Susanne Brenaa Reimann has felt this clearly throughout her working life at the Institute.
She started as an office trainee in 1985 at the then Danish Institute of Clinical Epidemiology (DICE). Back then, the Institute consisted of around 20 employees based in a patrician villa on Svanemøllevej in Copenhagen.
- We were like a big family when I started at the Institute and the tasks were completely different. In the beginning, I typed up several reports on a typewriter. Later on, we had a shared computer room that you could book for one hour at a time, recalls Susanne Brenaa Reimann, who is now part of the Secretariat, and continues:
- A lot has changed since then and I’ve kept up. I’ve been lucky enough to be in Greenland twice to help conduct population surveys in Aasiaat and Nuuk, which was amazing. Today, I perform many different types of tasks in a day, such as helping to conduct the Institute’s Mental Development and Function courses for community health nurses, and I know the Institute so well that I can help with most things.
Genuinely interdisciplinary
Throughout Susanne Brenaa Reimann’s working life, the Institute has expanded into more and more areas – and it has changed its name.
Today, there are 165 employees at the National Institute of Public Health, including around 145 researchers, and the register research and epidemiology that started it all is complemented by strong expertise in humanities, social science and intervention research.
And from Director Morten Hulvej Rod’s perspective, the breadth of the Institute has created an interdisciplinary environment that can make a real difference.
- It’s a great joy and benefit that the Institute is genuinely interdisciplinary and that the disciplines really work together and need each other, because it’s through interdisciplinarity that we can achieve even better results in the field of public health.
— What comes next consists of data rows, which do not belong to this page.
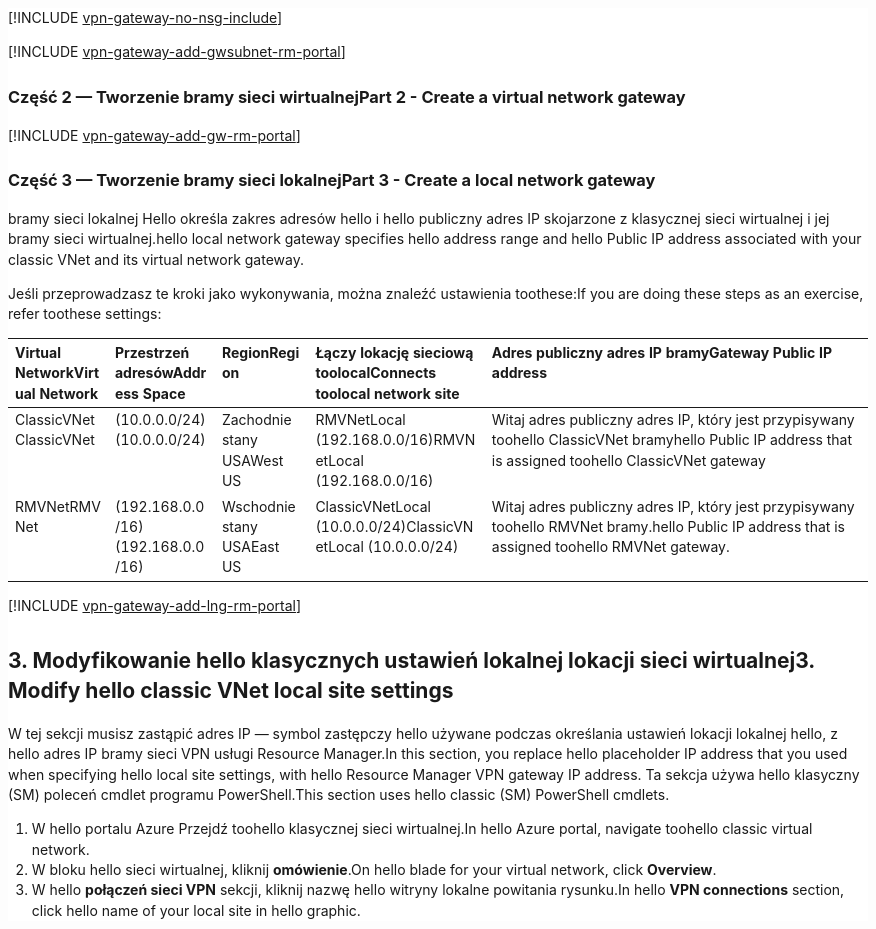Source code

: [!INCLUDE [vpn-gateway-no-nsg-include](../../includes/vpn-gateway-no-nsg-include.md)]

[!INCLUDE [vpn-gateway-add-gwsubnet-rm-portal](../../includes/vpn-gateway-add-gwsubnet-rm-portal-include.md)]

### <a name="part-2---create-a-virtual-network-gateway"></a><span data-ttu-id="80f62-230">Część 2 — Tworzenie bramy sieci wirtualnej</span><span class="sxs-lookup"><span data-stu-id="80f62-230">Part 2 - Create a virtual network gateway</span></span>

[!INCLUDE [vpn-gateway-add-gw-rm-portal](../../includes/vpn-gateway-add-gw-rm-portal-include.md)]

### <span data-ttu-id="80f62-231"><a name="createlng"></a>Część 3 — Tworzenie bramy sieci lokalnej</span><span class="sxs-lookup"><span data-stu-id="80f62-231"><a name="createlng"></a>Part 3 - Create a local network gateway</span></span>

<span data-ttu-id="80f62-232">bramy sieci lokalnej Hello określa zakres adresów hello i hello publiczny adres IP skojarzone z klasycznej sieci wirtualnej i jej bramy sieci wirtualnej.</span><span class="sxs-lookup"><span data-stu-id="80f62-232">hello local network gateway specifies hello address range and hello Public IP address associated with your classic VNet and its virtual network gateway.</span></span>

<span data-ttu-id="80f62-233">Jeśli przeprowadzasz te kroki jako wykonywania, można znaleźć ustawienia toothese:</span><span class="sxs-lookup"><span data-stu-id="80f62-233">If you are doing these steps as an exercise, refer toothese settings:</span></span>

| <span data-ttu-id="80f62-234">Virtual Network</span><span class="sxs-lookup"><span data-stu-id="80f62-234">Virtual Network</span></span> | <span data-ttu-id="80f62-235">Przestrzeń adresów</span><span class="sxs-lookup"><span data-stu-id="80f62-235">Address Space</span></span> | <span data-ttu-id="80f62-236">Region</span><span class="sxs-lookup"><span data-stu-id="80f62-236">Region</span></span> | <span data-ttu-id="80f62-237">Łączy lokację sieciową toolocal</span><span class="sxs-lookup"><span data-stu-id="80f62-237">Connects toolocal network site</span></span> |<span data-ttu-id="80f62-238">Adres publiczny adres IP bramy</span><span class="sxs-lookup"><span data-stu-id="80f62-238">Gateway Public IP address</span></span>|
|:--- |:--- |:--- |:--- |:--- |
| <span data-ttu-id="80f62-239">ClassicVNet</span><span class="sxs-lookup"><span data-stu-id="80f62-239">ClassicVNet</span></span> |<span data-ttu-id="80f62-240">(10.0.0.0/24)</span><span class="sxs-lookup"><span data-stu-id="80f62-240">(10.0.0.0/24)</span></span> |<span data-ttu-id="80f62-241">Zachodnie stany USA</span><span class="sxs-lookup"><span data-stu-id="80f62-241">West US</span></span> | <span data-ttu-id="80f62-242">RMVNetLocal (192.168.0.0/16)</span><span class="sxs-lookup"><span data-stu-id="80f62-242">RMVNetLocal (192.168.0.0/16)</span></span> |<span data-ttu-id="80f62-243">Witaj adres publiczny adres IP, który jest przypisywany toohello ClassicVNet bramy</span><span class="sxs-lookup"><span data-stu-id="80f62-243">hello Public IP address that is assigned toohello ClassicVNet gateway</span></span>|
| <span data-ttu-id="80f62-244">RMVNet</span><span class="sxs-lookup"><span data-stu-id="80f62-244">RMVNet</span></span> | <span data-ttu-id="80f62-245">(192.168.0.0/16)</span><span class="sxs-lookup"><span data-stu-id="80f62-245">(192.168.0.0/16)</span></span> |<span data-ttu-id="80f62-246">Wschodnie stany USA</span><span class="sxs-lookup"><span data-stu-id="80f62-246">East US</span></span> |<span data-ttu-id="80f62-247">ClassicVNetLocal (10.0.0.0/24)</span><span class="sxs-lookup"><span data-stu-id="80f62-247">ClassicVNetLocal (10.0.0.0/24)</span></span> |<span data-ttu-id="80f62-248">Witaj adres publiczny adres IP, który jest przypisywany toohello RMVNet bramy.</span><span class="sxs-lookup"><span data-stu-id="80f62-248">hello Public IP address that is assigned toohello RMVNet gateway.</span></span>|

[!INCLUDE [vpn-gateway-add-lng-rm-portal](../../includes/vpn-gateway-add-lng-rm-portal-include.md)]

## <span data-ttu-id="80f62-249"><a name="modifylng"></a>3. Modyfikowanie hello klasycznych ustawień lokalnej lokacji sieci wirtualnej</span><span class="sxs-lookup"><span data-stu-id="80f62-249"><a name="modifylng"></a>3. Modify hello classic VNet local site settings</span></span>

<span data-ttu-id="80f62-250">W tej sekcji musisz zastąpić adres IP — symbol zastępczy hello używane podczas określania ustawień lokacji lokalnej hello, z hello adres IP bramy sieci VPN usługi Resource Manager.</span><span class="sxs-lookup"><span data-stu-id="80f62-250">In this section, you replace hello placeholder IP address that you used when specifying hello local site settings, with hello Resource Manager VPN gateway IP address.</span></span> <span data-ttu-id="80f62-251">Ta sekcja używa hello klasyczny (SM) poleceń cmdlet programu PowerShell.</span><span class="sxs-lookup"><span data-stu-id="80f62-251">This section uses hello classic (SM) PowerShell cmdlets.</span></span>

1. <span data-ttu-id="80f62-252">W hello portalu Azure Przejdź toohello klasycznej sieci wirtualnej.</span><span class="sxs-lookup"><span data-stu-id="80f62-252">In hello Azure portal, navigate toohello classic virtual network.</span></span>
2. <span data-ttu-id="80f62-253">W bloku hello sieci wirtualnej, kliknij **omówienie**.</span><span class="sxs-lookup"><span data-stu-id="80f62-253">On hello blade for your virtual network, click **Overview**.</span></span>
3. <span data-ttu-id="80f62-254">W hello **połączeń sieci VPN** sekcji, kliknij nazwę hello witryny lokalne powitania rysunku.</span><span class="sxs-lookup"><span data-stu-id="80f62-254">In hello **VPN connections** section, click hello name of your local site in hello graphic.</span></span>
For this reason, interdisciplinarity may also have been a matter of necessity. Public health issues such as the consumption of alcohol and nicotine cannot be dealt with very well without interdisciplinary work.
Impact on society
The Danish Institute of Public Health wants to make a real difference for the health of the Danish population both now and in the future, emphasises Morten Hulvej Rod:
- At a time when a multitude of voices and commercial forces want to shape our health, it’s even more important that we bring our knowledge into play and give credible and clear explanations with regard to matters of public health. We are good at leaving our mark on society and we will continue to do so, because there are important issues to solve – for example, health inequality.
Facts – Three milestones in the history of SIF
1979 The Institute – DICE at that time – was added to the Finance Act and became a sector research institute under the Ministry of the Interior and Health. The Institute performed public sector services for the Ministry and the Danish Health Authority and was responsible for several major health studies.
1999 The Institute changed its name to the National Institute of Public Health and took the first steps towards the professional breadth that exists at the Institute today.
2007 The Institute merged with the University of Southern Denmark and ceased to be part of the Ministry of the Interior and Health. This made the Institute part of a multi-faculty university, and a degree programme in public health science could be established at SDU.